Coronavirus en Segovia
El sacerdote recorre de memoria lo sucedido. «El 13 de marzo comencé a tener mucha tos y malestar; el 14 tuve un entierro por la mañana que oficié como pude porque la tos casi no me dejaba ni hablar. Todo esto justo antes de que se declarara el estado de alarma» detalla en su narración. «Ya el 15 tuve fiebre con picos de 38,9º». Llamó al médico, quien le garantizó que no tenía ninguna infección en los pulmones, lo que tranquilizó a Jesús. Le recetó paracetamol y confinamiento. La pandemia iniciaba su apogeo en la provincia, cada día con más infectados y muertos; y Jesús se sentía «más débil y cansado».
Va a cumplir un mes sin síntomas del coronavirus. El sacerdote puede afirmar con alivio que lo ha superado. El tratamiento hizo su efecto, aunque lo ha pasado mal. «No piensas tanto en que te vas a morir, pero sí se me pasaron pensamientos funestos al encontrarme tan desvalido y no consigues cambiarlos porque estás abatido». También admite que «tuve pesadillas por las noches». Ahora, Jesús piensa en volver a la parroquia con más fuerza que antes.
«La fe ayuda mucho para no tener miedo a la muerte y a mirar con esperanza». Esa virtud teologal le ha reafirmado en «vivir con la sensación de lo pobres y débiles que somos». Durante el aislamiento, «me he dedicado a ver la misa en la televisión; a ver alguna película, pero me quedaba a veces dormido por el decaimiento y la fatiga que tenía». También ha leído, en especial a Santa Teresa, y reza cada día. Ya recuperado, va una vez a la semana a la parroquia para «comprobar los tiestos y pasar revista a las instalaciones».

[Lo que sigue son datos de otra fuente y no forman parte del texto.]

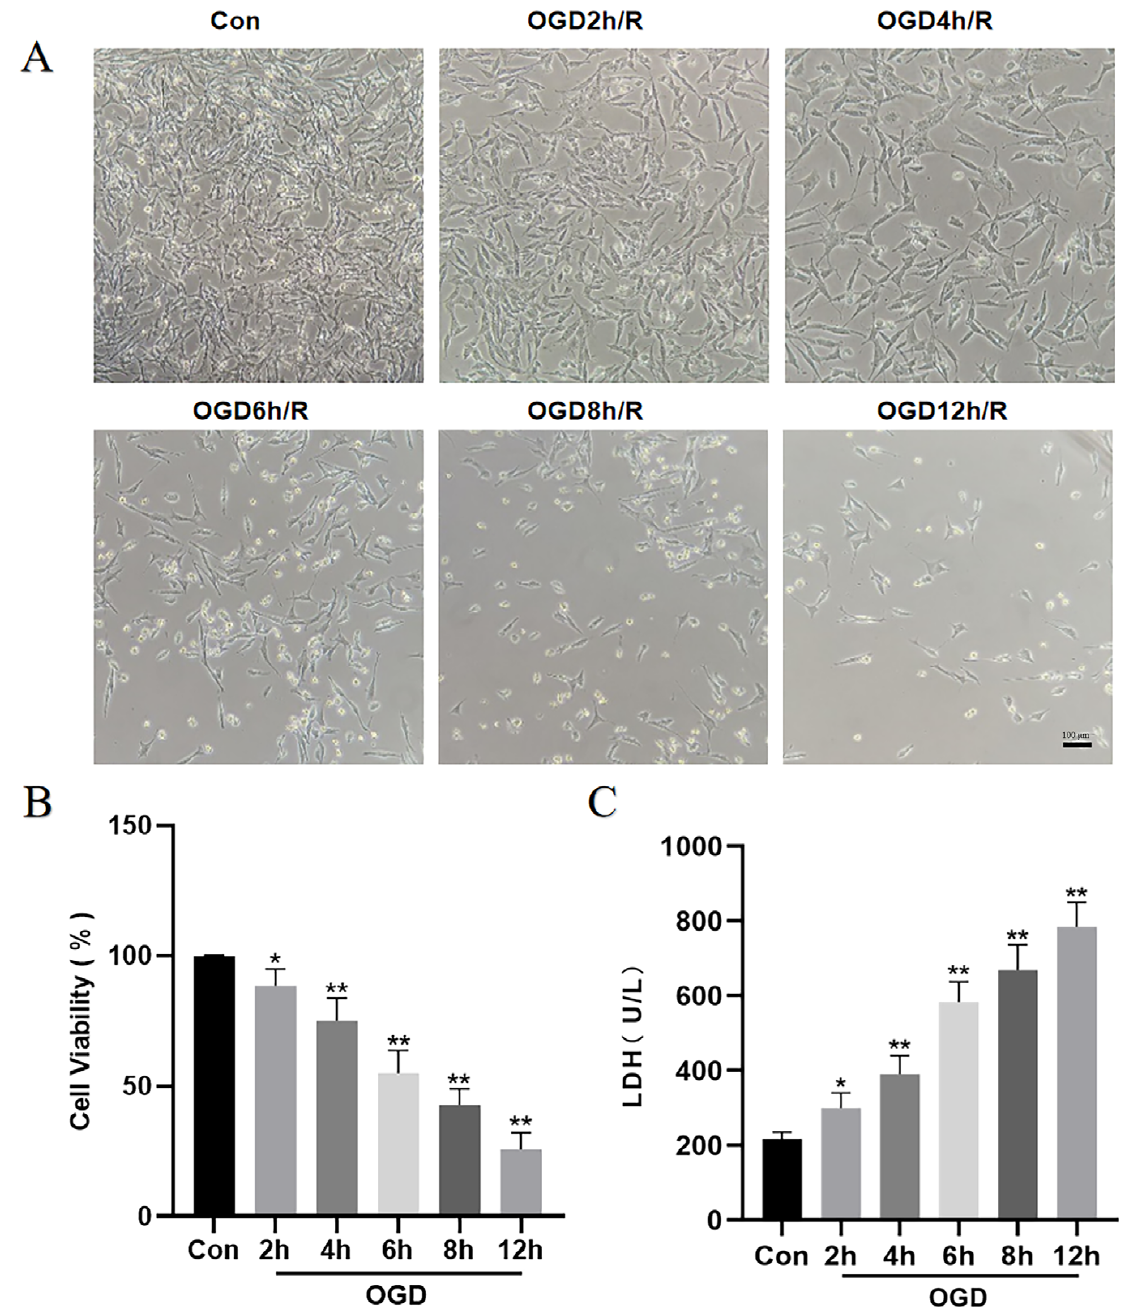
Figure 1. The different OGD time points on cell viability. ( A ) Live cell images captured by a light microscope from HT22 cells subjected to OGD treatments of varying intervals (2-, 4-, 6-, 8-, or 12-hrs), after which reoxygenation continues for another 24 h ( × 100; scale bar, 100 µ m). ( B ) Viability of cells post-OGD at different time frames, accompanied by reoxygenation (MTT assay). ( C ) The release of LDH in each group. Statistics were reported using a mean ± SD format. A minimum of three separate repetitions of the experiments yielded the same results. * p < 0.05, ** p < 0.01 vs. Con group.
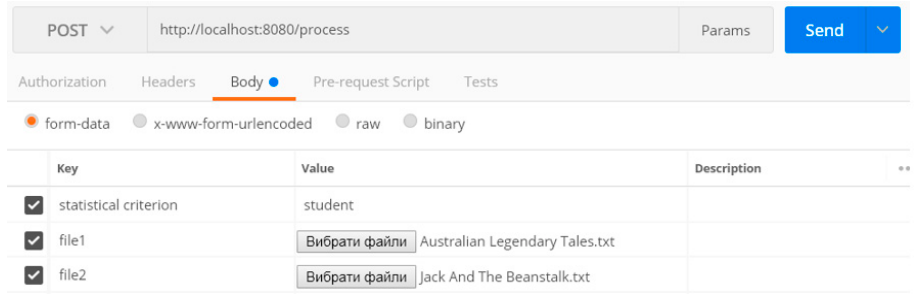
Figure 3. An example of the main menu of the program.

Jesús está deseando que legue el día en que la iglesia vuelva a abrir sus puertas y reunirse con sus feligreses, aunque con las restricciones oportunas de aforo. En este mes y medio no ha perdido contacto. «Llamo sobre todo la gente mayor, que por suerte están bien, y cuando hablo con ellos noto que hay preocupación en el aire, pero no son miedosos», apunta el sacerdote. La comunicación con sus parroquianos también fluye en la otra dirección.
A Jesús también le llaman «y muchos me abren su corazón pero no es una confesión como tal porque yo no puedo dar absoluciones por teléfono», comenta a modo de anécdota.
Lo mismo que cuando narra cómo un día en Semana Santa se puso en contacto con él un sobrino suyo desde un hospital donde trabaja y que, junto a otra compañera, «querían que les bendijera por videoconferencia las palmas del Domingo de Ramos».
Cuando la vida trate de recuperar la normalidad perdida, el párroco prevé que «mucha gente acudirá a las iglesias a pedir por los difuntos de los que no se han podido despedir en enterramientos breves y fríos. «Es durísimo ver a dos personas separadas que ni tan siquiera pueden darse un abrazo de consuelo en el cementerio cuando se da sepultura a un ser querido», añade. Por eso, Jesús reclama que «hay que dignificar a tantos muertos» que no han tenido ni velatorio ni funeral. «Pido por ellos y en la eucaristía de cada día están presentes», concluye desde su confinamiento.